Education Secretary ramps up pressure on Damian Green over computer porn claims

A Cabinet minister has piled pressure on beleaguered First Secretary Damian Green saying it was "not acceptable" if he used a workplace computer to watch pornography.

Education Secretary Justine Greening said it was important to have "high standards" in public life.

Tory MPs have been rallying round Mr Green following claims by two retired police officers that pornographic images were found on his Commons computer during a 2008 investigation into Home Office leaks.

Mr Green - who is also under investigation over claims of inappropriate behaviour towards a woman Conservative activist - has strongly denied downloading and viewing the material on the computer.

Education Secretary Justine Greening
Education Secretary Justine Greening

Asked on BBC1's The Andrew Marr Show whether it was acceptable to view pornography on a workplace computer, Ms Greening said: "There are clear laws. I think most employers would say it wasn't acceptable."

Ms Greening declined to comment directly on the investigation into Mr Green, but added: "I think it is important that we have high standards in public life."

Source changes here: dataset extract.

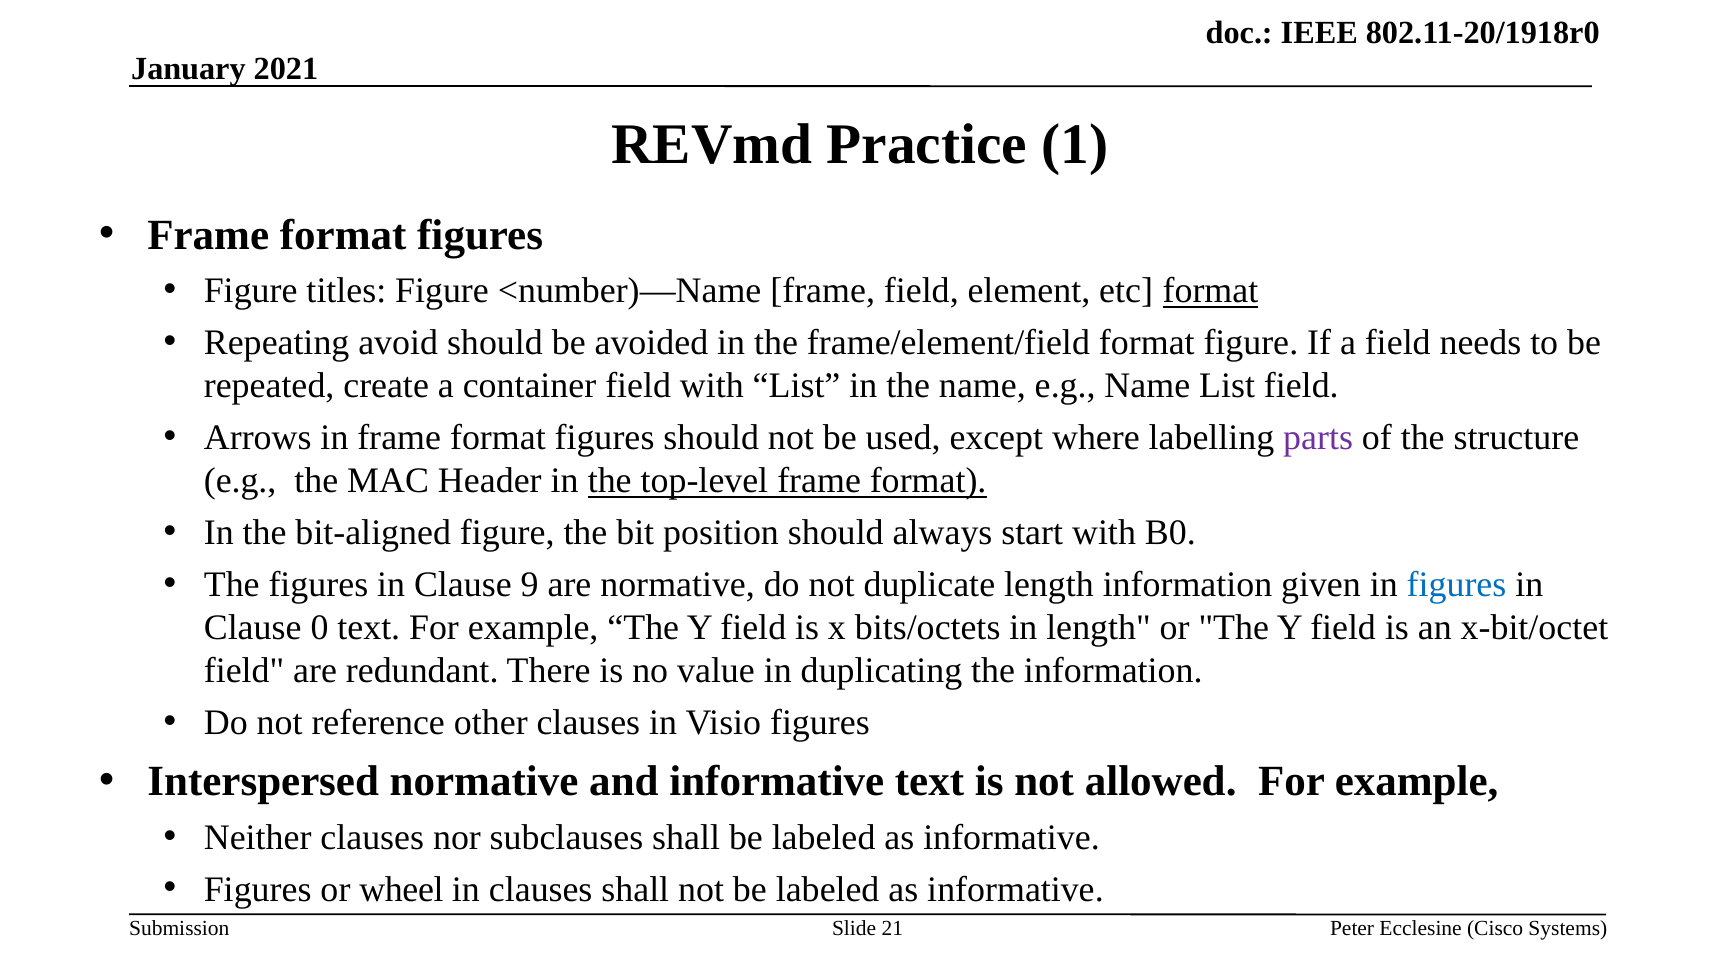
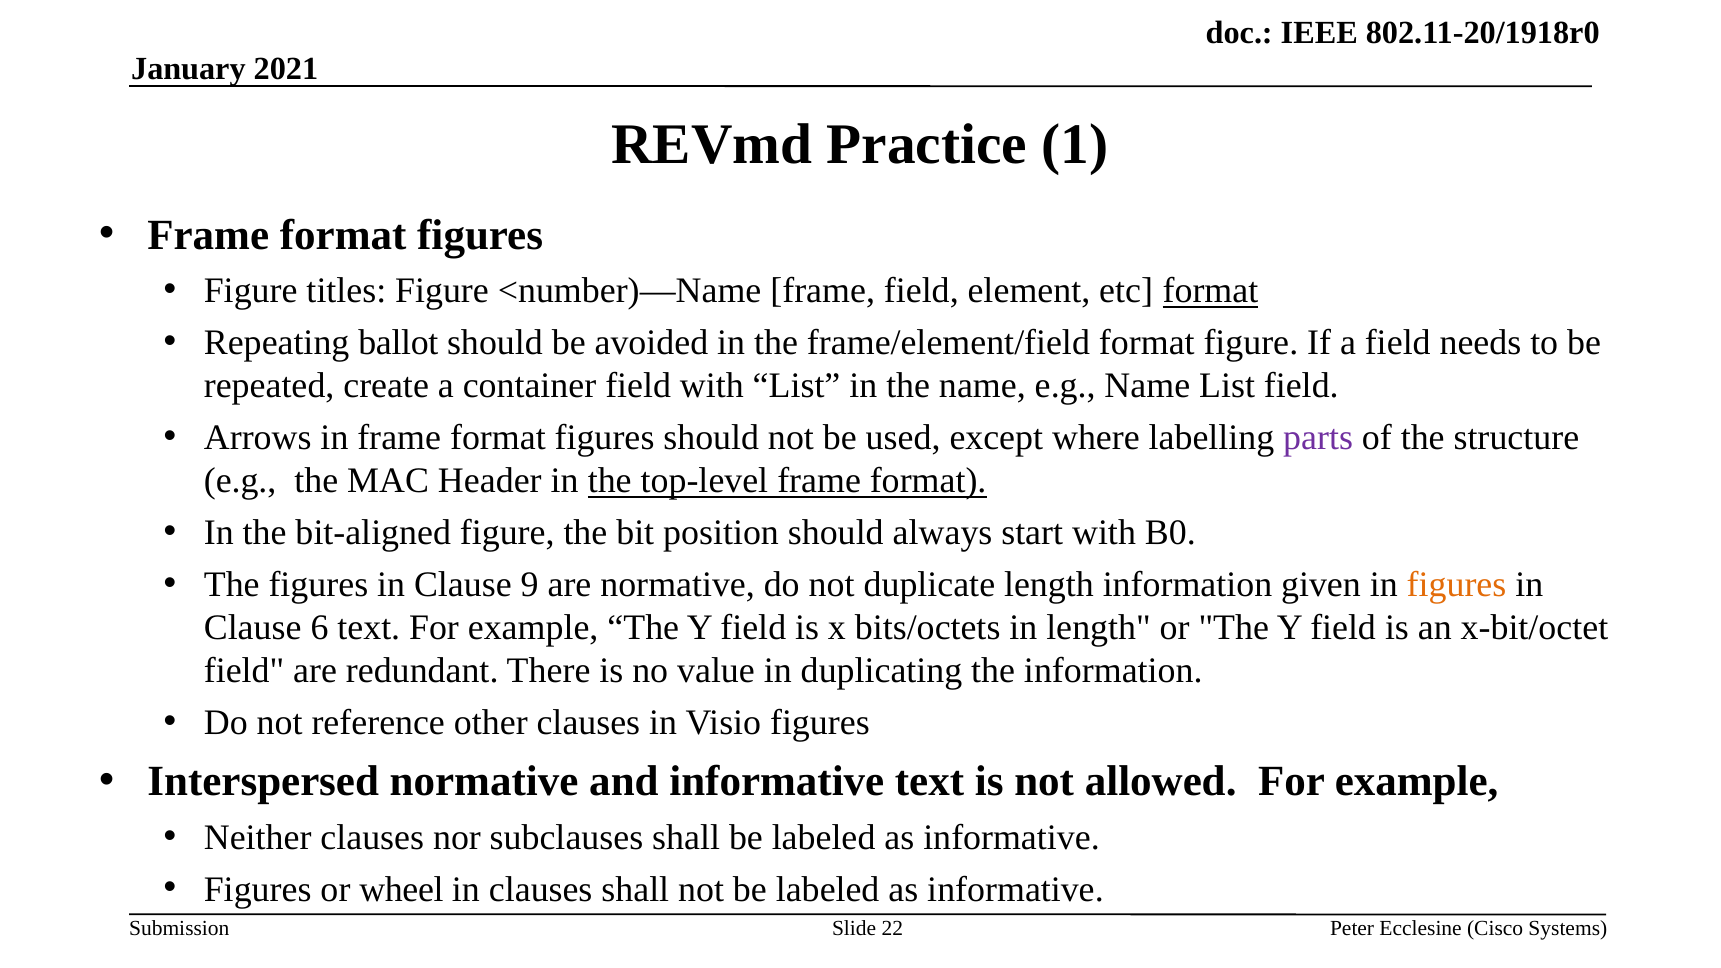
avoid: avoid -> ballot
figures at (1457, 585) colour: blue -> orange
0: 0 -> 6
21: 21 -> 22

Health Secretary Jeremy Hunt said he has "confidence" in and "absolutely" trusts Mr Green.

Jeremy Hunt
Jeremy Hunt

Speaking on ITV's Peston On Sunday, he said: "I do have confidence in Damian Green and I have actually been in a situation Damian Green was in, where you are in the eye of a storm and everyone thinks you've done an absolutely terrible thing and what I learnt from that is that you have to wait until an investigation is completed.

"And I was vindicated at the end of that process in my own case but I think we have to allow the Cabinet Office to complete their investigation.

"I know Damian Green as a colleague and I trust him absolutely and that's why I believe what he says, but there is an investigation... and I think... we should wait."

Mr Hunt described Sue Gray, who is leading the inquiry, as a "very, very capable lady" who has to make a judgment on whether a minister has adhered to the ministerial code.

"I think we have to allow her to make that judgment, but what we can't do is have trial by media and everyone jumping to conclusions when we don't know the outcome of that investigation."